Yönetimi ele geçirmiş oldum. Adanın en güzel yerine ev inşa ettim. Adaya yanımda getirdiğim kabakları ektim ve hemen ürün aldım. Çita topraklardaki tüm kabakları koruyordu. Adadaki bütün kabaklar benimdi. Kabaklarımı adadaki kimse ile paylaşmıyordum. Kabaklarımı ekerken kullandığım kürek canlanıp bana şöyle dedi:
-Hata yaptın, eğer adadaki insanlarla kabağını paylaşırsan onlar da sana çeşitli sebze ve meyveler verir, sana yardım ederler.
Çitamla birlikte küreğin bize söylediklerini düşünmeye başladım. Bir süre sonra küreğin söylediği sözler ikimizi de üzmeye başlamıştı. Kürek çok haklıydı. Biz de gidip elimizdeki kabakları adadaki insanlarla paylaşmaya karar verdik.
Adadakiler çita ve benim hakkında iyi düşünmeye başladılar.
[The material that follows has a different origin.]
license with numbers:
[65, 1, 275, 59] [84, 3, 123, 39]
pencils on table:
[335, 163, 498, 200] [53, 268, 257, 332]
Bugünden sonra kabak hayvana, çita insana, kürekte canlıya dönüştü. Kabak karınca gibi çalışkandı. Toprakta hızla yayılıp sürekli ürün veriyordu. Çita ise insani duygular taşımaya başladı ve insan gibi düşünmeye başladı. Kürek ise toprağın sembolüydü.
bir süre sonra adadaki insanlarla birleşip bir ülke kurduk. Adına Vasep dedik. Vasep nedir diye sorarsanız V vatanı, A arkadaşlığı, S sevgi ve saygıyı, E empatiyi, P ise paylaşmayı temsil eder. Birlikte güzel zamanlar geçirip mutlu mutlu yaşadılar.